Please copy exactly the lines that begin with the one containing "(377, 302) = (306, 533): alarm" and end with the last line of the entries.

☆ ☆ ☆ ☆ ☆ ☆ ☆

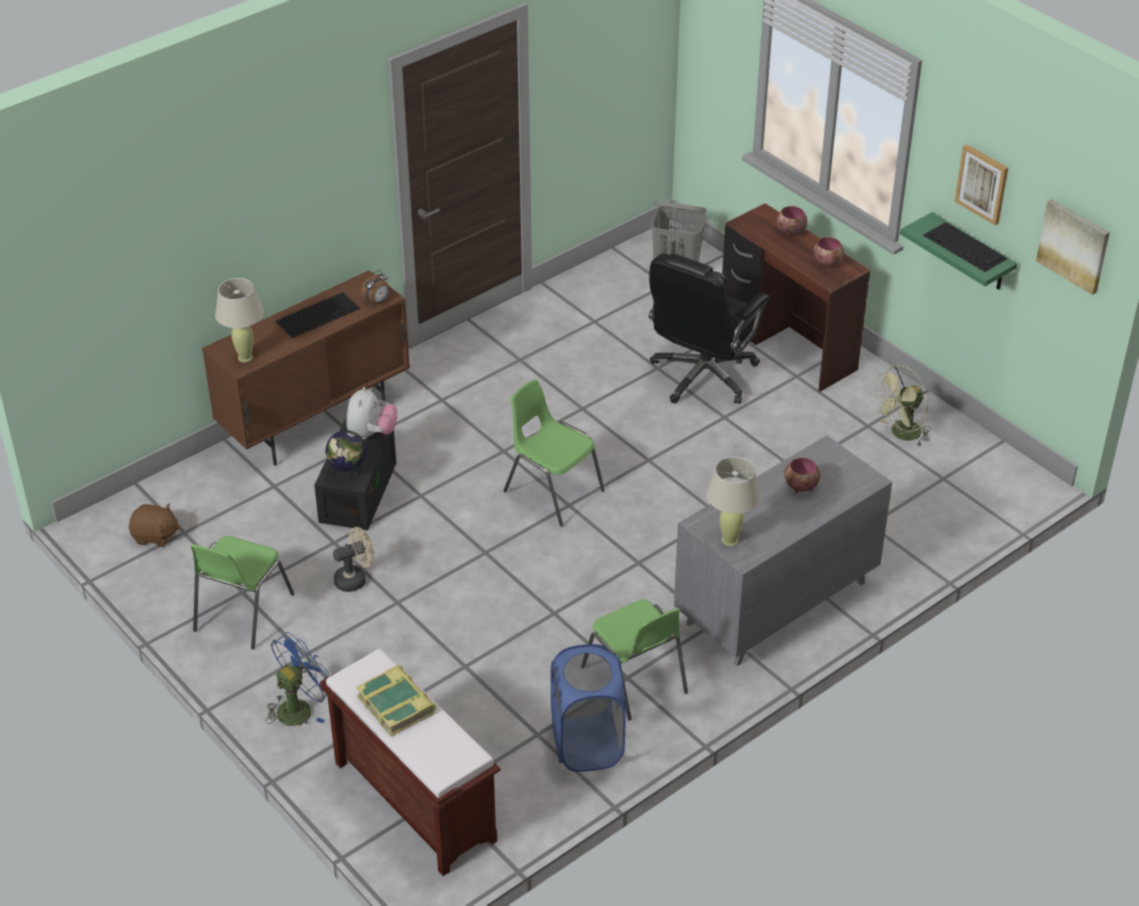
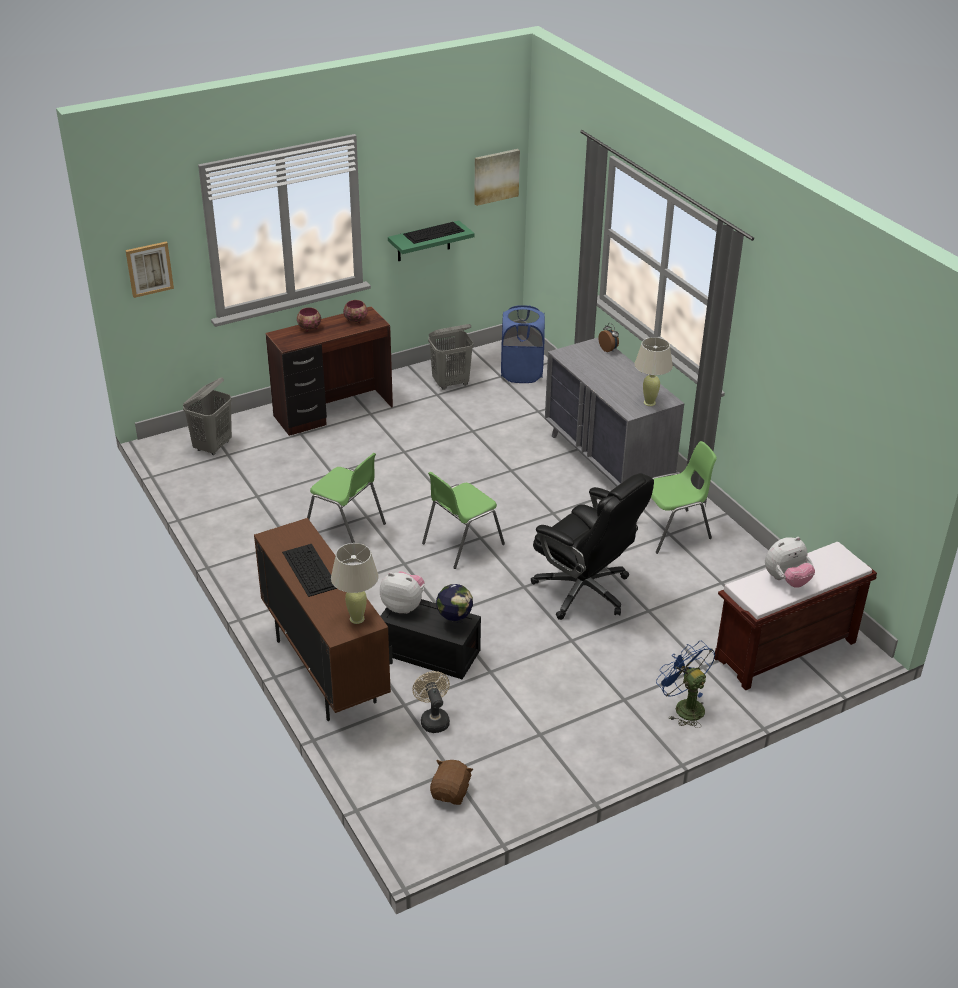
camera: 80 degrees left, 5 degrees down
(241, 613) = (567, 736): green chair -> green chair (346, 527)
(355, 579) = (539, 662): beige fan -> beige fan (433, 719)
(377, 302) = (306, 533): alarm clock -> alarm clock (608, 349)
(397, 704) = (786, 580): book -> plush toy
(587, 744) = (732, 560): blue laundry basket -> blue laundry basket (521, 373)
(702, 376) = (352, 454): black office chair -> black office chair (584, 591)
(800, 487) = (600, 369): bowl -> none
(901, 434) = (451, 383): green fan -> grey laundry basket
(982, 184) = (422, 186): picture -> picture (149, 268)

☆ ☆ ☆ ☆ ☆ ☆ ☆

Solution for this exercise:
(377, 302) = (306, 533): alarm clock -> alarm clock (608, 349)
(397, 704) = (786, 580): book -> plush toy
(587, 744) = (732, 560): blue laundry basket -> blue laundry basket (521, 373)
(702, 376) = (352, 454): black office chair -> black office chair (584, 591)
(800, 487) = (600, 369): bowl -> none
(901, 434) = (451, 383): green fan -> grey laundry basket
(982, 184) = (422, 186): picture -> picture (149, 268)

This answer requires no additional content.